The most pernicious aspect of the snare net is the “benefit cliff.” It occurs when someone earns a raise (through a promotion or new job), then loses more than what was gained because of higher taxes and fewer benefits. How steep are these cliffs? Atlanta Federal Reserve Bank experts found “a hypothetical single adult, one child (aged three) family living in DC would receive no financial gain from a wage increase between $11,000 and $65,000 of earned income.”

These cliffs mean it can be financially rational, even advisable, to not step up the income ladder. A Sutherland Institute report shows a remarkable 43% of Utah benefit recipients admitted to doing things like working fewer hours and not getting married to avoid losing government benefits.

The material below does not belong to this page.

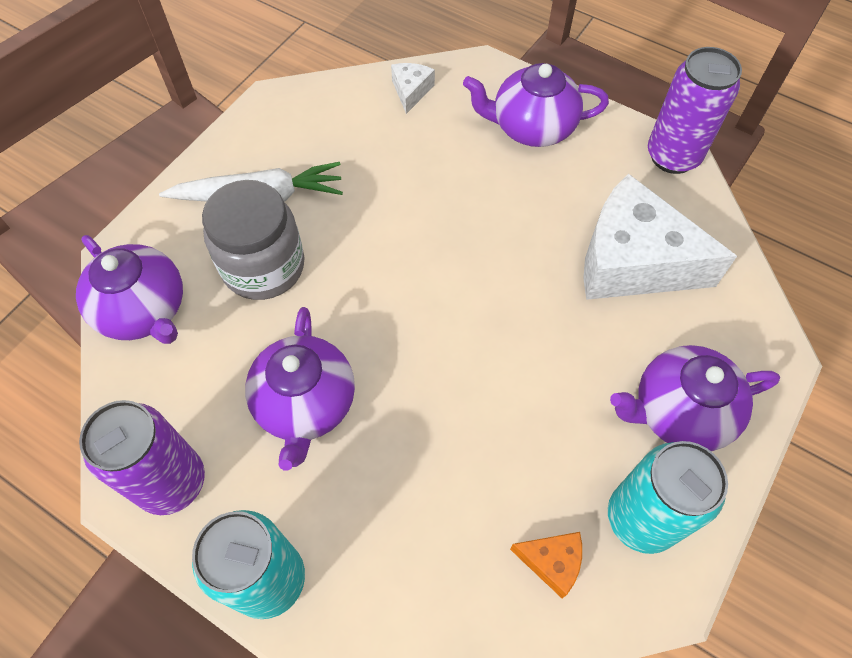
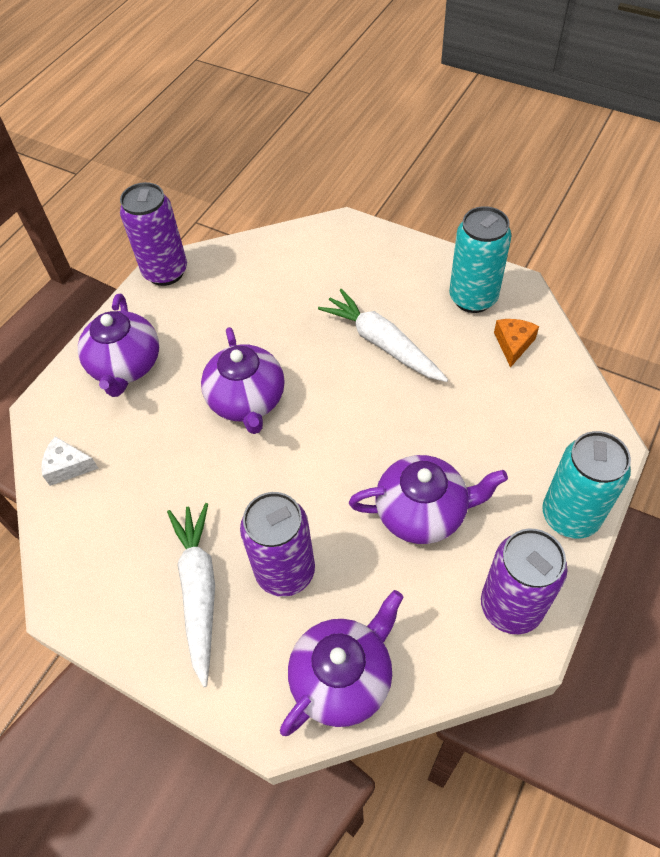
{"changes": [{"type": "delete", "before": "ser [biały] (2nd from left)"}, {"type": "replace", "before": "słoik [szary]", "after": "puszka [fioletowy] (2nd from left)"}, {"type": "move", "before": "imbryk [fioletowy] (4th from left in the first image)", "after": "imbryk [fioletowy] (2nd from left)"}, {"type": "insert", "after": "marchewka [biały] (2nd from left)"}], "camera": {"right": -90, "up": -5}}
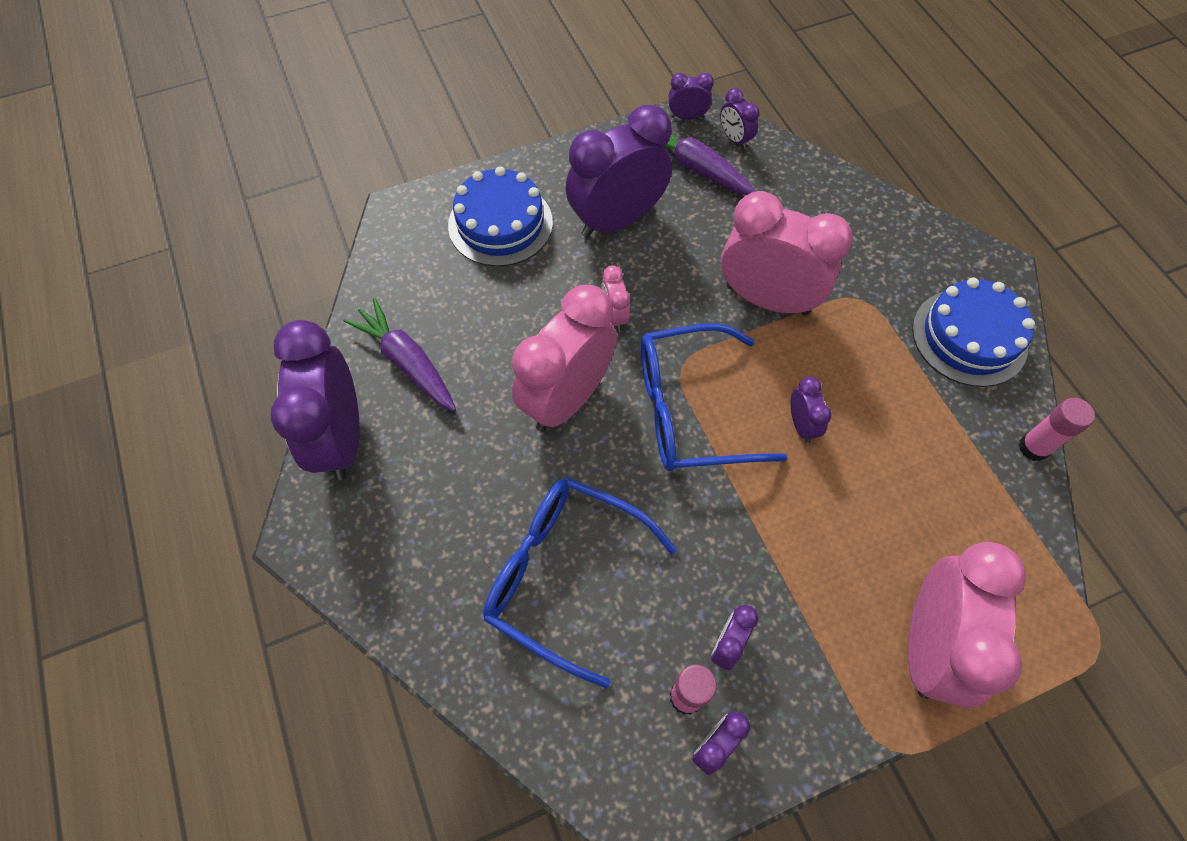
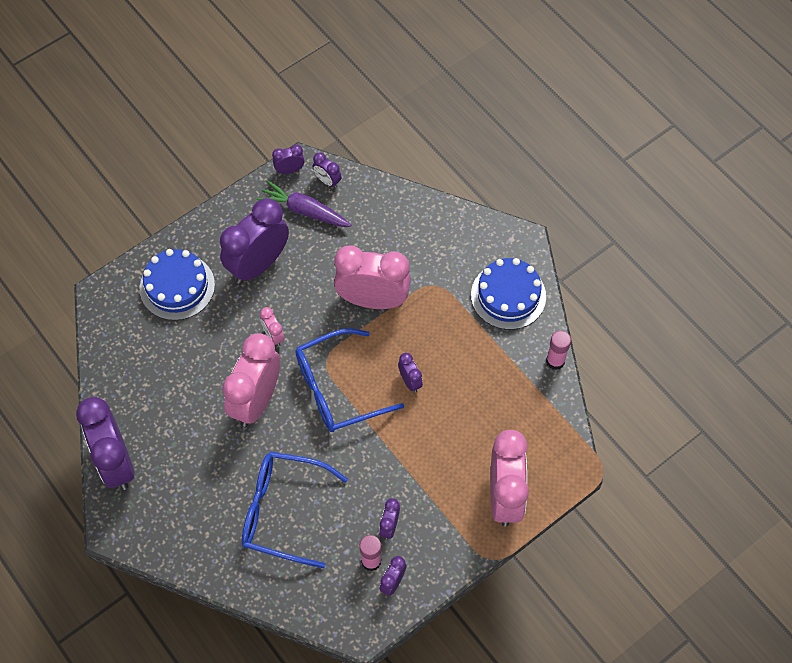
{"changes": [{"type": "delete", "before": "marchewka [fioletowy] (1st from left)"}], "camera": {"right": -15, "up": 0}}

There are several steps DOGE can take to increase the safety net’s effectiveness and reduce costs, arising from an AEI-led working group on safety net reform.

DOGE can help the new Administration order agencies to rewrite regulations, foster consistency, and reduce duplication. Currently, program regulations have competing eligibility standards and even inconsistent definitions of child, family, and income. These irregularities result in higher administrative costs for taxpayers, create confusion for recipients, and invite fraud and abuse.

Such inefficiencies saddle state governments administering the programs with burdensome, conflicting, and expensive reporting requirements. By drafting guidelines to promote coordination across federal agencies, DOGE will allow states to streamline convoluted reporting processes to one federal agency.

DOGE can recommend how to work across federal agencies to empower states to test ways of fixing work penalties, marriage disincentives, and benefit cliffs by opening new and existing opportunities for state innovation. DOGE will be able to propose multi-program waivers and state demonstration projects, creating programs better suited to their residents’ needs.

Sadly, federal agencies have historically blocked state innovation waivers. After the Biden administration terminated Georgia’s Medicaid waiver, a federal court reinstated it, concluding the termination was arbitrary and capricious. By drafting an executive order clarifying states’ statutory rights to pursue innovative proposals, DOGE can prevent this.

Beyond conflicting information, the IT systems currently used to run safety-net programs weigh down any chance at efficiency. If DOGE harnesses the power of the private sector, entrepreneurs could develop technologies to upgrade, integrate, and streamline eligibility systems necessary to achieve efficiencies and bring down costs. This would also provide critical program metrics to ensure programs are working as intended.

Finally, to help achieve DOGE’s stated goal of reducing the federal budget by $2 trillion, it will need to identify top cost savings opportunities for Congress to implement. Reforms help people rise out of poverty through program consolidation, reducing administrative costs, and ensuring states are better stakeholders with financial skin-in-the-game.

The hallmark 1996 welfare reform law should serve as a guide, which converted an open-ended, federal cash welfare program into a fixed block grant. The law increased work and earnings and reduced benefit dependence and poverty, while ultimately saving taxpayers billions of dollars.

Each year we fail to fix our broken safety net, we waste tremendous financial and human resources. DOGE can turn our snare net into the launchpad America’s poor need to craft a brighter future for their families.